Astbury House was the tiniest fragments of light and sound in the darkness. Scattered candles in gloomy rooms; the rhythmic sweep of pages under Mary’s fingers, and the restless rustling of papers under her father’s; occasionally the closing of a door by a servant somewhere else in the building. Outside the wind, and the patrolling birds. If the house could hold its breath, maybe it might not be noticed.
Three mighty hammerings barked into the gloom. The front door; and the knocking was still echoing around the house as Anthony Astbury’s head reared up wild-eyed.
Perhaps it had been a trick of each of their imaginations. A clumsy servant. A thunderstorm. A heart.
For a moment Astbury House perched in silence.
Two more great slams at the door, and they all three flinched.
Anthony Astbury had to go. A servant would open the door, but he had to be there. Dragging his brittle courage from its hiding places, Astbury stood and walked on uncomfortable feet to the study door and so into the hall. He threw one glance at his daughters as he passed, accusing them of forcing him to confront the limits of himself.
Rachel found that her fists were locked tight, the material clenched to a rag in them.
I do not know how long I can live like this.
She looked up, and found Mary watching her.
‘I have to see.’
Mary nodded. They both stood. By the time they reached the door between study and hall, their father and one of the servants were at the front door, each with a lantern. The two old faces shone and shadowed as they moved.
Then the servant was grappling with the bolts. They heard the hard metal reports as the house loosened its armour, and there was a sudden rush of noise as the storm charged in through the door, throwing the servant back against the wall still clinging to the latch. The wind buffeted back and forth on the doorstep, and they saw their father peering into the night.
After a wary moment, he ventured a step forward, and lifted the lantern higher.
‘Great God!’ he said, and the words rang shrill into the storm. ‘Is it you?’
Any reply from whoever was hidden outside was lost in the noise, but then a shadow had stepped forward over the doorstep and was helping the servant shoulder the door closed.

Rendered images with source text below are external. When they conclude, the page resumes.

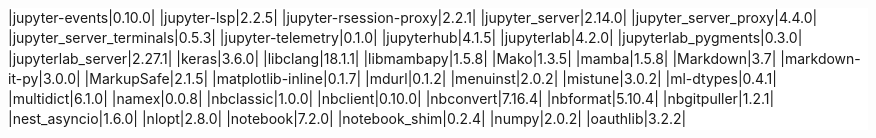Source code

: |jupyter-events|0.10.0|
|jupyter-lsp|2.2.5|
|jupyter-rsession-proxy|2.2.1|
|jupyter\_server|2.14.0|
|jupyter\_server\_proxy|4.4.0|
|jupyter\_server\_terminals|0.5.3|
|jupyter-telemetry|0.1.0|
|jupyterhub|4.1.5|
|jupyterlab|4.2.0|
|jupyterlab\_pygments|0.3.0|
|jupyterlab\_server|2.27.1|
|keras|3.6.0|
|libclang|18.1.1|
|libmambapy|1.5.8|
|Mako|1.3.5|
|mamba|1.5.8|
|Markdown|3.7|
|markdown-it-py|3.0.0|
|MarkupSafe|2.1.5|
|matplotlib-inline|0.1.7|
|mdurl|0.1.2|
|menuinst|2.0.2|
|mistune|3.0.2|
|ml-dtypes|0.4.1|
|multidict|6.1.0|
|namex|0.0.8|
|nbclassic|1.0.0|
|nbclient|0.10.0|
|nbconvert|7.16.4|
|nbformat|5.10.4|
|nbgitpuller|1.2.1|
|nest\_asyncio|1.6.0|
|nlopt|2.8.0|
|notebook|7.2.0|
|notebook\_shim|0.2.4|
|numpy|2.0.2|
|oauthlib|3.2.2|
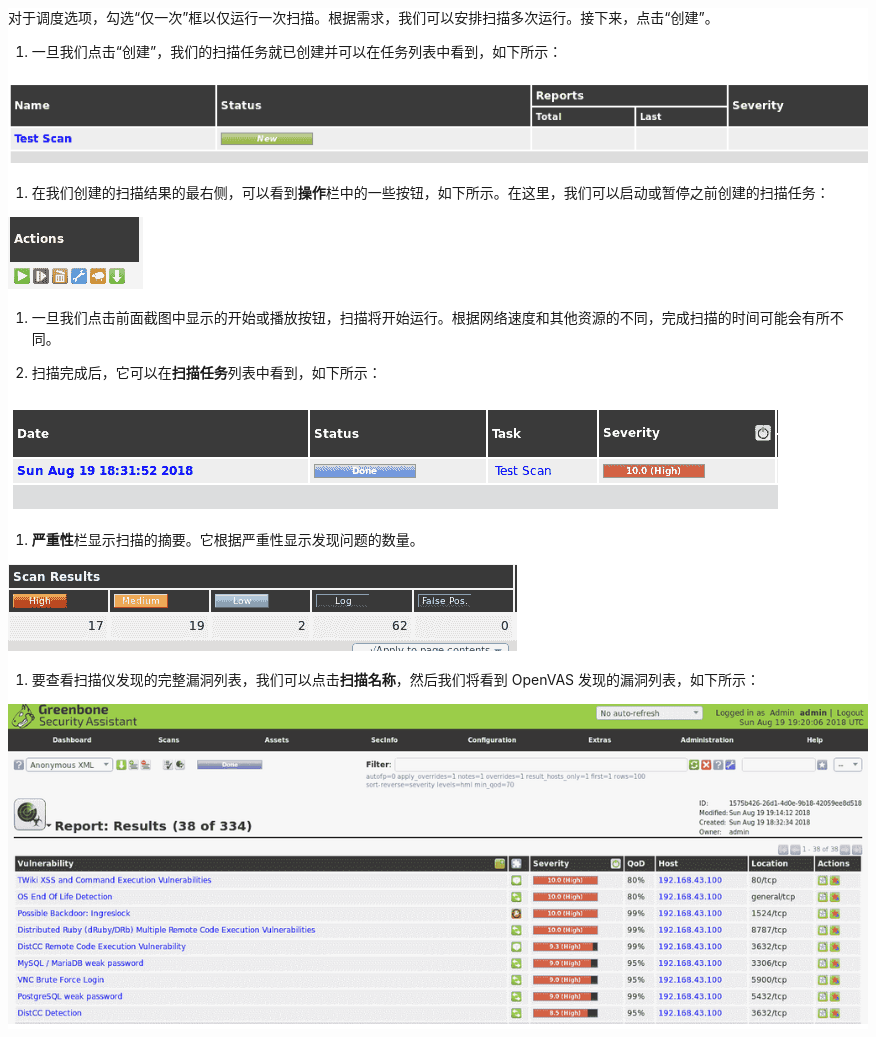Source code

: 对于调度选项，勾选“仅一次”框以仅运行一次扫描。根据需求，我们可以安排扫描多次运行。接下来，点击“创建”。

1.  一旦我们点击“创建”，我们的扫描任务就已创建并可以在任务列表中看到，如下所示：

![](img/b9dba7d9-d952-47e8-9f20-9cd3d25ba542.png)

1.  在我们创建的扫描结果的最右侧，可以看到**操作**栏中的一些按钮，如下所示。在这里，我们可以启动或暂停之前创建的扫描任务：

![](img/7e4035d8-2f45-47c4-a089-22a6731ff03e.png)

1.  一旦我们点击前面截图中显示的开始或播放按钮，扫描将开始运行。根据网络速度和其他资源的不同，完成扫描的时间可能会有所不同。

1.  扫描完成后，它可以在**扫描任务**列表中看到，如下所示：

![](img/81886fc4-915d-4335-96e0-4ea3bbec7598.png)

1.  **严重性**栏显示扫描的摘要。它根据严重性显示发现问题的数量。

![](img/47ea5c8f-0314-4b7b-9269-2d366e5a2717.png)

1.  要查看扫描仪发现的完整漏洞列表，我们可以点击**扫描名称**，然后我们将看到 OpenVAS 发现的漏洞列表，如下所示：

![](img/ca91cbb7-be48-40b4-a95a-410ba9b4c3ff.png)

A hat, a broad back, high boots flickered in the lantern light. Suddenly the roar of the storm was silenced with the door’s slam and the falling latch. The bolts slid heavily back into place.
The shadowed stranger had said something else, and the Astbury sisters saw their father’s face turn to them and say with unnecessary volume, ‘We’d better talk in my study.’
They understood, and stepped quickly forwards into the hall and aside.
At last they saw the stranger, as Anthony Astbury led him past them and into the study. A tall man – taller than their father, anyway, and broad with it. An older man, surely; but his physical strength and straight back made him younger. Thick grey hair, as far as they could guess in the distorting glow of the lantern, and the face was ancient and hard.
The stranger was like an old rock, and as he passed them pressed flat against the hall panelling he looked at each of the sisters with unconcealed interest. There was something alive in the dark eyes and the mouth, though they gave no hint of a smile.